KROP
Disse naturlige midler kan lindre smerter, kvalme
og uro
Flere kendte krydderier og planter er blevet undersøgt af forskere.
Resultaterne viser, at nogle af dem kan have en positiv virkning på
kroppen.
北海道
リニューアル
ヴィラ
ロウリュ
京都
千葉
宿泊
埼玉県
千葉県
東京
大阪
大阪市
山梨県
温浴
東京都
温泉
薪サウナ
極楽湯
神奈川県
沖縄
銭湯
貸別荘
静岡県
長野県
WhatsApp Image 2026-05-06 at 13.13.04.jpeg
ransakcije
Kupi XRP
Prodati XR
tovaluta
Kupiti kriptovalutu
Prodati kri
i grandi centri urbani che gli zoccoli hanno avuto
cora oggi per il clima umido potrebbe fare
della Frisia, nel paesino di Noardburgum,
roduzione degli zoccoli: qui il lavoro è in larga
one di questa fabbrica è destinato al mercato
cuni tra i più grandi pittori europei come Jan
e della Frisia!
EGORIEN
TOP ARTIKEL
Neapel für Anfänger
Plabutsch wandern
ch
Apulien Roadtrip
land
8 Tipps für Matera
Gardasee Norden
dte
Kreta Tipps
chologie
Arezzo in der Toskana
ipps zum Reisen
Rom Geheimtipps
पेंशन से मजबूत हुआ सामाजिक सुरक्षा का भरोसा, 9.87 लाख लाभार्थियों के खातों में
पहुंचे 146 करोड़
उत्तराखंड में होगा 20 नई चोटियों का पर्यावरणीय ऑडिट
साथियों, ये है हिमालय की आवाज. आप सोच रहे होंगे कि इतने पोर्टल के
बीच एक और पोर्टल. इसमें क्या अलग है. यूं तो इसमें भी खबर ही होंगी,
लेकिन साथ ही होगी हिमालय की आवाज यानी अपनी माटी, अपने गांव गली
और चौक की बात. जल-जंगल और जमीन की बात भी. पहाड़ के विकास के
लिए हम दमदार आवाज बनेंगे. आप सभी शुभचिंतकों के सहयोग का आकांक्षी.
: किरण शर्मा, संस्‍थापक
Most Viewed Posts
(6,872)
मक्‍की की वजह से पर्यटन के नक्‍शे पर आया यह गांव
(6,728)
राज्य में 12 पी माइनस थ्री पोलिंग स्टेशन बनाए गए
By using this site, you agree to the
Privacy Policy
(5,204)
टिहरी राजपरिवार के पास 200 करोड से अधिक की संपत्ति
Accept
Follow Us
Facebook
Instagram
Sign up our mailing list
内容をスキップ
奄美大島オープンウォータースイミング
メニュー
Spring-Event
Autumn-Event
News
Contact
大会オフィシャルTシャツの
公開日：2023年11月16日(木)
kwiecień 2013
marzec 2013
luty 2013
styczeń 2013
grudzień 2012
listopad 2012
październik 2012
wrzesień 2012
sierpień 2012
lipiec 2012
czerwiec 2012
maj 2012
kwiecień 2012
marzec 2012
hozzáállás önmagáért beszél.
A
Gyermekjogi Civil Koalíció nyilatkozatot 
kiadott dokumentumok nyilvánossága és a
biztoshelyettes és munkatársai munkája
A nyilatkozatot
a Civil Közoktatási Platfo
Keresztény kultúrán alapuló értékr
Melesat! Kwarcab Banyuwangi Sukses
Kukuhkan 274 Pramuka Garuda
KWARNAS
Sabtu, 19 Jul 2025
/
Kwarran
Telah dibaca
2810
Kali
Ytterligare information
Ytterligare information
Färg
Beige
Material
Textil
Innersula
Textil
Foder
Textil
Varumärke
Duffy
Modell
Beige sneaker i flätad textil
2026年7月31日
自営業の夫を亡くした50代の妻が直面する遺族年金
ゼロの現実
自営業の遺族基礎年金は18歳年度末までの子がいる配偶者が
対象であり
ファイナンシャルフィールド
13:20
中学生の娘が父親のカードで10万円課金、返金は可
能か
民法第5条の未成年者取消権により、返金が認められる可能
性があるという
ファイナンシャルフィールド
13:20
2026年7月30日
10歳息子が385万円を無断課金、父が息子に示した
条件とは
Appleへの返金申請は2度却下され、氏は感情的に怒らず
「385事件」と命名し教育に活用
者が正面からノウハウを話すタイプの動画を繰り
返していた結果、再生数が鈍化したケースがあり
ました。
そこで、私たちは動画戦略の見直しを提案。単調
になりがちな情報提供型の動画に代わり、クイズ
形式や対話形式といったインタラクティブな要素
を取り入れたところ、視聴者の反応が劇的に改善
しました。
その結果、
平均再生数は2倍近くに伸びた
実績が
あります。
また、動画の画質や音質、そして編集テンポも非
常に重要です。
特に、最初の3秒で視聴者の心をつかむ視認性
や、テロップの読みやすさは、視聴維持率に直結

::::

*ASSIGNMENT*
Write out every line of the listing above again, substituting "Svart" for each "Beige" and leaving everything else as it is.

*SOLUTION FOR THIS EXERCISE*
KROP
Disse naturlige midler kan lindre smerter, kvalme
og uro
Flere kendte krydderier og planter er blevet undersøgt af forskere.
Resultaterne viser, at nogle af dem kan have en positiv virkning på
kroppen.
北海道
リニューアル
ヴィラ
ロウリュ
京都
千葉
宿泊
埼玉県
千葉県
東京
大阪
大阪市
山梨県
温浴
東京都
温泉
薪サウナ
極楽湯
神奈川県
沖縄
銭湯
貸別荘
静岡県
長野県
WhatsApp Image 2026-05-06 at 13.13.04.jpeg
ransakcije
Kupi XRP
Prodati XR
tovaluta
Kupiti kriptovalutu
Prodati kri
i grandi centri urbani che gli zoccoli hanno avuto
cora oggi per il clima umido potrebbe fare
della Frisia, nel paesino di Noardburgum,
roduzione degli zoccoli: qui il lavoro è in larga
one di questa fabbrica è destinato al mercato
cuni tra i più grandi pittori europei come Jan
e della Frisia!
EGORIEN
TOP ARTIKEL
Neapel für Anfänger
Plabutsch wandern
ch
Apulien Roadtrip
land
8 Tipps für Matera
Gardasee Norden
dte
Kreta Tipps
chologie
Arezzo in der Toskana
ipps zum Reisen
Rom Geheimtipps
पेंशन से मजबूत हुआ सामाजिक सुरक्षा का भरोसा, 9.87 लाख लाभार्थियों के खातों में
पहुंचे 146 करोड़
उत्तराखंड में होगा 20 नई चोटियों का पर्यावरणीय ऑडिट
साथियों, ये है हिमालय की आवाज. आप सोच रहे होंगे कि इतने पोर्टल के
बीच एक और पोर्टल. इसमें क्या अलग है. यूं तो इसमें भी खबर ही होंगी,
लेकिन साथ ही होगी हिमालय की आवाज यानी अपनी माटी, अपने गांव गली
और चौक की बात. जल-जंगल और जमीन की बात भी. पहाड़ के विकास के
लिए हम दमदार आवाज बनेंगे. आप सभी शुभचिंतकों के सहयोग का आकांक्षी.
: किरण शर्मा, संस्‍थापक
Most Viewed Posts
(6,872)
मक्‍की की वजह से पर्यटन के नक्‍शे पर आया यह गांव
(6,728)
राज्य में 12 पी माइनस थ्री पोलिंग स्टेशन बनाए गए
By using this site, you agree to the
Privacy Policy
(5,204)
टिहरी राजपरिवार के पास 200 करोड से अधिक की संपत्ति
Accept
Follow Us
Facebook
Instagram
Sign up our mailing list
内容をスキップ
奄美大島オープンウォータースイミング
メニュー
Spring-Event
Autumn-Event
News
Contact
大会オフィシャルTシャツの
公開日：2023年11月16日(木)
kwiecień 2013
marzec 2013
luty 2013
styczeń 2013
grudzień 2012
listopad 2012
październik 2012
wrzesień 2012
sierpień 2012
lipiec 2012
czerwiec 2012
maj 2012
kwiecień 2012
marzec 2012
hozzáállás önmagáért beszél.
A
Gyermekjogi Civil Koalíció nyilatkozatot 
kiadott dokumentumok nyilvánossága és a
biztoshelyettes és munkatársai munkája
A nyilatkozatot
a Civil Közoktatási Platfo
Keresztény kultúrán alapuló értékr
Melesat! Kwarcab Banyuwangi Sukses
Kukuhkan 274 Pramuka Garuda
KWARNAS
Sabtu, 19 Jul 2025
/
Kwarran
Telah dibaca
2810
Kali
Ytterligare information
Ytterligare information
Färg
Svart
Material
Textil
Innersula
Textil
Foder
Textil
Varumärke
Duffy
Modell
Svart sneaker i flätad textil
2026年7月31日
自営業の夫を亡くした50代の妻が直面する遺族年金
ゼロの現実
自営業の遺族基礎年金は18歳年度末までの子がいる配偶者が
対象であり
ファイナンシャルフィールド
13:20
中学生の娘が父親のカードで10万円課金、返金は可
能か
民法第5条の未成年者取消権により、返金が認められる可能
性があるという
ファイナンシャルフィールド
13:20
2026年7月30日
10歳息子が385万円を無断課金、父が息子に示した
条件とは
Appleへの返金申請は2度却下され、氏は感情的に怒らず
「385事件」と命名し教育に活用
者が正面からノウハウを話すタイプの動画を繰り
返していた結果、再生数が鈍化したケースがあり
ました。
そこで、私たちは動画戦略の見直しを提案。単調
になりがちな情報提供型の動画に代わり、クイズ
形式や対話形式といったインタラクティブな要素
を取り入れたところ、視聴者の反応が劇的に改善
しました。
その結果、
平均再生数は2倍近くに伸びた
実績が
あります。
また、動画の画質や音質、そして編集テンポも非
常に重要です。
特に、最初の3秒で視聴者の心をつかむ視認性
や、テロップの読みやすさは、視聴維持率に直結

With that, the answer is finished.